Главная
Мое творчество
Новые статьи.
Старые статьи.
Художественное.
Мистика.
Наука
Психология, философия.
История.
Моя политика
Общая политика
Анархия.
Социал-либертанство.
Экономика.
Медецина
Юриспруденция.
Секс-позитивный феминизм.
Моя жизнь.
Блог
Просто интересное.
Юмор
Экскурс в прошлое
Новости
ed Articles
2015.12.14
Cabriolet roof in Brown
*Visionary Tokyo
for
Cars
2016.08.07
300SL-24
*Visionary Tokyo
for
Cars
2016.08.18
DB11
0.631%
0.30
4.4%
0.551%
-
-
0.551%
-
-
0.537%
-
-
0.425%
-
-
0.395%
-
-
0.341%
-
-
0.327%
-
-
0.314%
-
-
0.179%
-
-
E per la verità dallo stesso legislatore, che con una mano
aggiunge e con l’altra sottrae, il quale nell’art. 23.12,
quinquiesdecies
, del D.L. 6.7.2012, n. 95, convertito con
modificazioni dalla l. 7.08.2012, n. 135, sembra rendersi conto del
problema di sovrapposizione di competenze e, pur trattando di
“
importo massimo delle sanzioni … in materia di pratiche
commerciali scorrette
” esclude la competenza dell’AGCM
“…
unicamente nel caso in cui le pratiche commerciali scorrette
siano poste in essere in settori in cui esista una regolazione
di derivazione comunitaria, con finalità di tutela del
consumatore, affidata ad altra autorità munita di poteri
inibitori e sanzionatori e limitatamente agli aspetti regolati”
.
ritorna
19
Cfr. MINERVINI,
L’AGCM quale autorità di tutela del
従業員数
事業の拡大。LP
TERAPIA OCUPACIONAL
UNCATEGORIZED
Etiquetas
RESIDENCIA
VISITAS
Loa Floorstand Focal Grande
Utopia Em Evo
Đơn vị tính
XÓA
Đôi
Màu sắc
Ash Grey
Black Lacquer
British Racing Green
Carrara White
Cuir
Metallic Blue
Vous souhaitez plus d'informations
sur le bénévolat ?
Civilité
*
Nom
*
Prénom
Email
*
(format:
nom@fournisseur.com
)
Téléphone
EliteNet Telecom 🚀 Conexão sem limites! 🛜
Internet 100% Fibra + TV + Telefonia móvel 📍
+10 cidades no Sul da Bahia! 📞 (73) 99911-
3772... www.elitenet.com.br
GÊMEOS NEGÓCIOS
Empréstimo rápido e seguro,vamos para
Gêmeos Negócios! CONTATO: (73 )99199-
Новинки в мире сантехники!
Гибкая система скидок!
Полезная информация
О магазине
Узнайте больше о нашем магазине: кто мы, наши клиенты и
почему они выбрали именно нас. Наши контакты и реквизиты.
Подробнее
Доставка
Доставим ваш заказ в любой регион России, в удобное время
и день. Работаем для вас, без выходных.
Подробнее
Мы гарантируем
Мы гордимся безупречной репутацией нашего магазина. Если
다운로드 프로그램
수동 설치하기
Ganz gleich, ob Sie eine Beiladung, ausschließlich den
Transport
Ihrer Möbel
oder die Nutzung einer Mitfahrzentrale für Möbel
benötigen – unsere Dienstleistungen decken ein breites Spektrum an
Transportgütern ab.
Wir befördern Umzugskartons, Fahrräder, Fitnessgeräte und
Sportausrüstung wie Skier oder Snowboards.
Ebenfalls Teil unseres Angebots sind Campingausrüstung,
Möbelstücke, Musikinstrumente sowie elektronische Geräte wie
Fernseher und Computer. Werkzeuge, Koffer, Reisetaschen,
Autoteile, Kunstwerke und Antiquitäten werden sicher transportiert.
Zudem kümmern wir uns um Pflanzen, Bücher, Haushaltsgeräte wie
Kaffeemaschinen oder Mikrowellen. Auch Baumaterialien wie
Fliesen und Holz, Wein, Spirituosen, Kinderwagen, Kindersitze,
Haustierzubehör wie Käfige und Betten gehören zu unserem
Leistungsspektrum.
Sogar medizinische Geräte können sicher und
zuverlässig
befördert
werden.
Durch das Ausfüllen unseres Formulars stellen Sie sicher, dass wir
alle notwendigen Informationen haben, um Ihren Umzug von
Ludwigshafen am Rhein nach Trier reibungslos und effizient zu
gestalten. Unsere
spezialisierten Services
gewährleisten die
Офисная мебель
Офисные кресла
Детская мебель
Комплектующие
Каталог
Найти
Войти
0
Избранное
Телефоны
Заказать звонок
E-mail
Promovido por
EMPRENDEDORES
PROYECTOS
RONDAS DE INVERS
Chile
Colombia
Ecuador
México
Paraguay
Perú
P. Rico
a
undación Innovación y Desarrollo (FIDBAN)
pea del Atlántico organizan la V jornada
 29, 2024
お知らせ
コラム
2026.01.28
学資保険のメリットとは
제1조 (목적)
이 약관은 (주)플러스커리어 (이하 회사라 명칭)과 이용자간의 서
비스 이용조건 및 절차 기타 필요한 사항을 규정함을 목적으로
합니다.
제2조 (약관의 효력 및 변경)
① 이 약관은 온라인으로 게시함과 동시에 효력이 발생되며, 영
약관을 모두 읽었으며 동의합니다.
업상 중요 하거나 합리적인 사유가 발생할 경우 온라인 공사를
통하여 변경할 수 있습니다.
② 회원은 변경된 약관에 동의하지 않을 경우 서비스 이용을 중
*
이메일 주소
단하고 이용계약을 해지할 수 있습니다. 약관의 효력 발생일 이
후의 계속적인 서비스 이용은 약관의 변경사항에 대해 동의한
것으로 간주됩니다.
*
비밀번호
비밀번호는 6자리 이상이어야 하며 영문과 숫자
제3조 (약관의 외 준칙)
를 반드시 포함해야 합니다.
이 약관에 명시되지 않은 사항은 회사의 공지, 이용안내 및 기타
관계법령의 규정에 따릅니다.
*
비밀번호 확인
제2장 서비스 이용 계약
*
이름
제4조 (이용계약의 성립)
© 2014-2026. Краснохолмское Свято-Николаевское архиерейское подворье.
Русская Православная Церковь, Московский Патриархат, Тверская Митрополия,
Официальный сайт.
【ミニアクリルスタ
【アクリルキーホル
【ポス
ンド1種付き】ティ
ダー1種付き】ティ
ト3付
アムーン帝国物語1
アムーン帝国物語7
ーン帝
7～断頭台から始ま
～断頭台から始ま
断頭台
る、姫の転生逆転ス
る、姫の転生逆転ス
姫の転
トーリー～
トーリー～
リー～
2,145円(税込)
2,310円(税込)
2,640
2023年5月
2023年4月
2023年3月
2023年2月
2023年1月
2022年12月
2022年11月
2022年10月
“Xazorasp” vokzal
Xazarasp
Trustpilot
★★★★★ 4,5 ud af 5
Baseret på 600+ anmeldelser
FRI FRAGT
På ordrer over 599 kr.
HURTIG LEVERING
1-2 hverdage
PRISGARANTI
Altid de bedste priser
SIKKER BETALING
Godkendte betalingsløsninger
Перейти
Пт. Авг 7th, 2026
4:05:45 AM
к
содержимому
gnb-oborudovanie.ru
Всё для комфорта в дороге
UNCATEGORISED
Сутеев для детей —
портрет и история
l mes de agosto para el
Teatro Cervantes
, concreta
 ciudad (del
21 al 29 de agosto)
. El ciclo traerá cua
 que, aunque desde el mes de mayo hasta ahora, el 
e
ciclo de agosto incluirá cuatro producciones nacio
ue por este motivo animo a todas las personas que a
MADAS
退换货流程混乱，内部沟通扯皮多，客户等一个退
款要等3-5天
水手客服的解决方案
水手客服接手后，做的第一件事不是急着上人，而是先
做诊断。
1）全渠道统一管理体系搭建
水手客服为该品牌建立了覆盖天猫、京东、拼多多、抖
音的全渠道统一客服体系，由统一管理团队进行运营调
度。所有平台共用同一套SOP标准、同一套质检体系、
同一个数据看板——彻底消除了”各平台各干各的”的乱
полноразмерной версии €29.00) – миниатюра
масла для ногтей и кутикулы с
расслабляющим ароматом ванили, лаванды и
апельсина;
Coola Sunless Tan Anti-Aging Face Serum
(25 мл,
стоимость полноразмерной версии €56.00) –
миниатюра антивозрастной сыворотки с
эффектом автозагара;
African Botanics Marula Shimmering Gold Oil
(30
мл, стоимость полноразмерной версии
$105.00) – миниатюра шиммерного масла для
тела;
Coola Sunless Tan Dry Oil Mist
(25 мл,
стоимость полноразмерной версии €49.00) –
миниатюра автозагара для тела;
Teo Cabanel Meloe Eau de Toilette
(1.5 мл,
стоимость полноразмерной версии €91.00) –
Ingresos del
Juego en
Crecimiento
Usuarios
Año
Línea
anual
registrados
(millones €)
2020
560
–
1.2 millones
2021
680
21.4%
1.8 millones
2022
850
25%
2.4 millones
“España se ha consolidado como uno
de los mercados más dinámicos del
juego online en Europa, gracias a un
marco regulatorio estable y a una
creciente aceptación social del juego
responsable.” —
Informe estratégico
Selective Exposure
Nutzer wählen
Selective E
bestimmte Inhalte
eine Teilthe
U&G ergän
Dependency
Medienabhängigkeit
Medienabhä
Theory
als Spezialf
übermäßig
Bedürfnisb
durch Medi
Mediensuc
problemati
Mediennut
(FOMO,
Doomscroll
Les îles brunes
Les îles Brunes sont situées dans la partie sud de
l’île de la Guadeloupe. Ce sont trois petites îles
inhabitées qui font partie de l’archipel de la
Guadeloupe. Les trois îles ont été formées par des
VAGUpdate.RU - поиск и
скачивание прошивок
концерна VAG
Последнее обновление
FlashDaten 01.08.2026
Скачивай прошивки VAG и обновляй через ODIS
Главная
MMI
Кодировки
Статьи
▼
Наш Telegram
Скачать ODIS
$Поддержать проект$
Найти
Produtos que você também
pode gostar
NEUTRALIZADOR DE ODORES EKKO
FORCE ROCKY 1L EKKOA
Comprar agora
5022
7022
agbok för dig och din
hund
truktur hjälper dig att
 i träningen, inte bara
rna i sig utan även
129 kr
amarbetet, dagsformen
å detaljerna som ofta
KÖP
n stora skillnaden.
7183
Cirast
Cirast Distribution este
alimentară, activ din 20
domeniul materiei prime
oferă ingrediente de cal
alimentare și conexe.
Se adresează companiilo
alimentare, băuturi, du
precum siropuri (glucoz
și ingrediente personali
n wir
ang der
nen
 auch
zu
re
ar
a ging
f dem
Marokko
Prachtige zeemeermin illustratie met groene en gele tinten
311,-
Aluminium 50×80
-=-=-
WHAT THE TASK ASKS:
Recast the lines from the start of the records through the line containing "consumatore, affidata ad", inclusive, as a numbered list, omitting any blank lines.

EXPECTED OUTPUT:
1. Главная
2. Мое творчество
3. Новые статьи.
4. Старые статьи.
5. Художественное.
6. Мистика.
7. Наука
8. Психология, философия.
9. История.
10. Моя политика
11. Общая политика
12. Анархия.
13. Социал-либертанство.
14. Экономика.
15. Медецина
16. Юриспруденция.
17. Секс-позитивный феминизм.
18. Моя жизнь.
19. Блог
20. Просто интересное.
21. Юмор
22. Экскурс в прошлое
23. Новости
24. ed Articles
25. 2015.12.14
26. Cabriolet roof in Brown
27. *Visionary Tokyo
28. for
29. Cars
30. 2016.08.07
31. 300SL-24
32. *Visionary Tokyo
33. for
34. Cars
35. 2016.08.18
36. DB11
37. 0.631%
38. 0.30
39. 4.4%
40. 0.551%
41. -
42. -
43. 0.551%
44. -
45. -
46. 0.537%
47. -
48. -
49. 0.425%
50. -
51. -
52. 0.395%
53. -
54. -
55. 0.341%
56. -
57. -
58. 0.327%
59. -
60. -
61. 0.314%
62. -
63. -
64. 0.179%
65. -
66. -
67. E per la verità dallo stesso legislatore, che con una mano
68. aggiunge e con l’altra sottrae, il quale nell’art. 23.12,
69. quinquiesdecies
70. , del D.L. 6.7.2012, n. 95, convertito con
71. modificazioni dalla l. 7.08.2012, n. 135, sembra rendersi conto del
72. problema di sovrapposizione di competenze e, pur trattando di
73. “
74. importo massimo delle sanzioni … in materia di pratiche
75. commerciali scorrette
76. ” esclude la competenza dell’AGCM
77. “…
78. unicamente nel caso in cui le pratiche commerciali scorrette
79. siano poste in essere in settori in cui esista una regolazione
80. di derivazione comunitaria, con finalità di tutela del
81. consumatore, affidata ad altra autorità munita di poteri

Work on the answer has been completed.